Tonsil stones may or may not cause symptoms. Small stones may be unnoticeable. Larger ones may be visible and are more likely to cause problems. While small stones are fairly common, large stones that require treatment are rare. When you can see a tonsil stone, it is white or pale yellow in appearance.
Common symptoms of tonsil stones
Common tonsil stone symptoms include:
- Chronic bad breath or bad taste in the mouth due to bacteria collecting in the stone
- Chronic sore throat, throat irritation, painful swallowing, or sensation of a foreign body in the throat
- Ear pain
- Swollen or infected tonsils
If you have tonsil stones that cause discomfort, see your doctor to find out about your treatment options. You should also consult your doctor if you get tonsil stones frequently.
What causes tonsil stones?
Tonsil stones occur when bacteria and other debris collect in the irregular surface of the tonsils. The tonsils are designed to catch bacteria and viruses in the mouth and throat. But they can also trap bits of food, mucus, and dead cells. When the collection first forms, it is usually soft. If it remains, it can calcify and harden into a stone-like bump.
What are the risk factors for tonsil stones?
Tonsil stones develop in anyone. They affect about as many males as females and occur most commonly in people 20 to 60 years of age. People with large tonsils or who get recurrent cases of tonsillitis are more likely to have tonsil stones.

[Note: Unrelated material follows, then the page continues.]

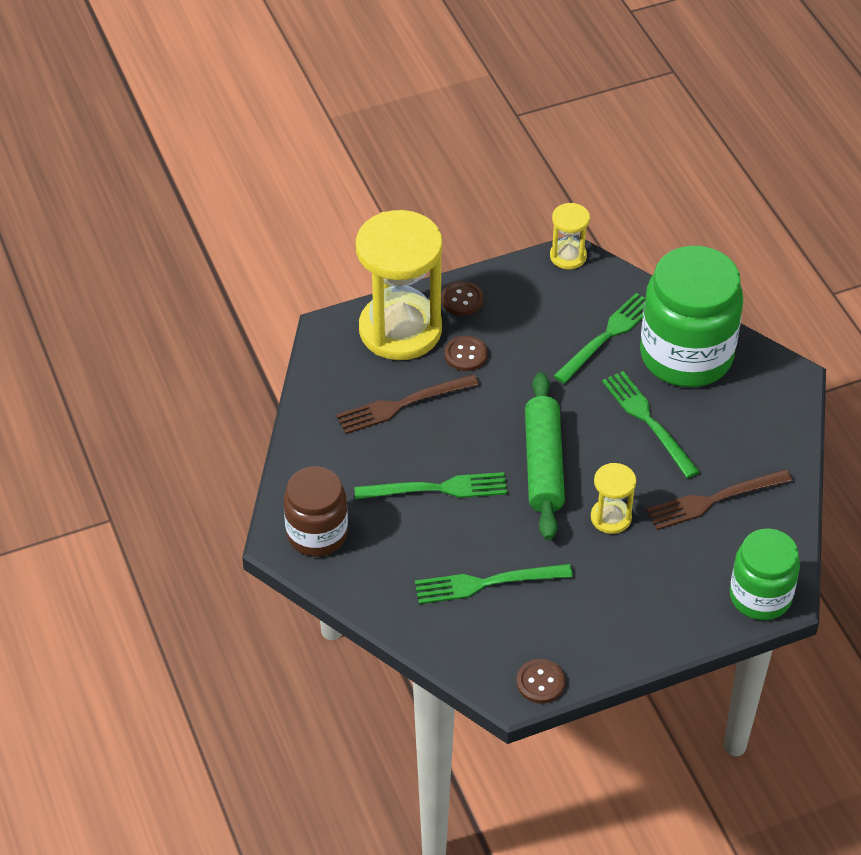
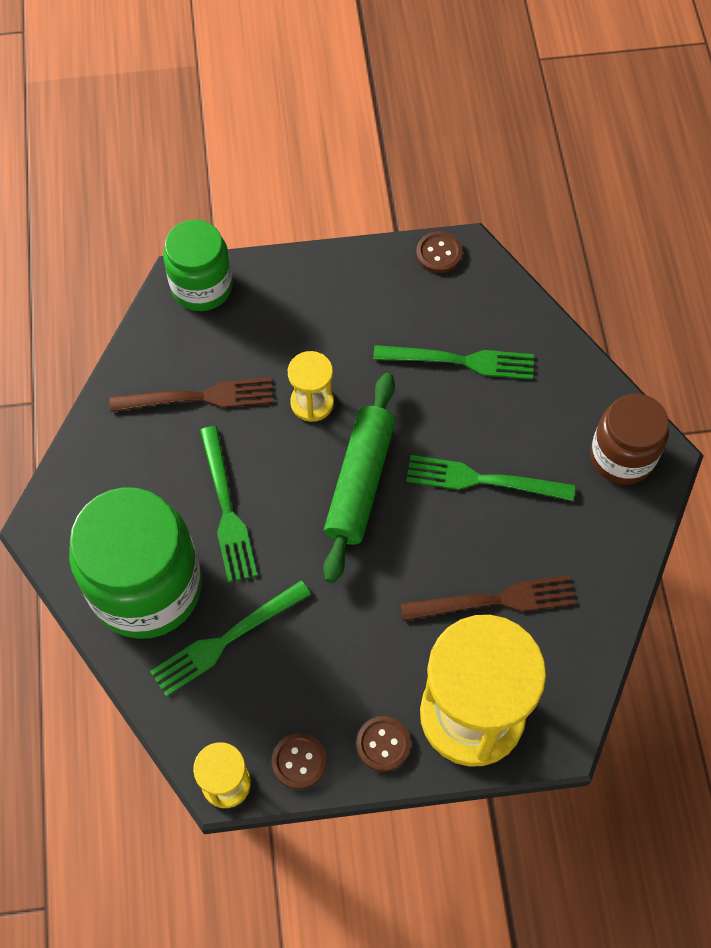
camera: 165 degrees left, 15 degrees up
(465, 355) = (402, 655): brown button -> brown button (299, 761)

Reducing your risk of tonsil stones
The best way to reduce the risk of getting tonsil stones is to keep debris from lodging in your tonsils. This relies on intensifying your oral hygiene routine including:
- Brushing and flossing after every meal
- Drinking water after eating anything
- Gargling with an antiseptic mouthwash or salt water solution
Smoking may also contribute to tonsil stone development, so quitting will be beneficial. If you get recurrent tonsil stones, tonsillectomy is the most effective way to prevent them.
How do doctors diagnose tonsil stones?
Doctors can usually diagnose tonsil stones by examining your throat. Tonsil stones that are deep and not visible may show up on an X-ray.
To diagnose tonsil stones, your doctor may ask you several questions related to your symptoms, such as:
- Describe your symptoms. Are you having chronic bad breath, throat irritation, or difficulty swallowing?
- How long have you noticed these symptoms?
- Have you seen white or yellowish bumps on your tonsils?
- What, if anything, seems to make your symptoms better or worse?
- Have you ever had tonsillitis? How many times?
What are the treatments for tonsil stones?
Tonsil stones treatment may or may not be necessary. Small stones that do not cause symptoms generally do not require treatment. Most cases fall under this category. When symptoms are bothersome, your doctor may recommend treatment including:
- Surgical removal of the tonsil stone in severe cases
- Tonsillectomy when tonsil stones recur often or frequently result in tonsillitis
- Tonsil cryptolysis, which is an alternative to tonsillectomy (surgical removal) that involves using a laser (laser tonsil cryptolysis) or wand (coblation tonsil cryptolysis) to scar the tonsil crypts—the nooks and crannies of the tonsils. The scar tissue fills up the nooks and crannies, which helps prevent tonsil stones from forming. Some ear, nose and throat specialists may use coblation for partial or full tonsil removal as well.
Home remedies for tonsil stones
Medical treatment for tonsil stones is rarely necessary. In most cases, you can manage tonsil stones at home using these strategies:
- Flush the area with a water pick device
- Gargle with antiseptic mouthwash or a salt water solution to dislodge the stone
- Gently scrape the stone off the tonsil using a toothbrush or cotton swab
It usually is not a problem to remove the stone yourself if it dislodges easily. Gargling with salt water after removal can help flush away remaining bacteria. If a tonsil stone seems stuck or you are having difficulty moving it, do not force it. See your doctor instead.
What are the potential complications of tonsil stones?
In most cases, tonsil stones are harmless and do not cause complications. However, they can affect your quality of life if bad breath causes embarrassment or other symptoms are bothersome. Rarely, tonsil stones can lead to chronic inflammation of the tonsils or recurrent tonsillitis.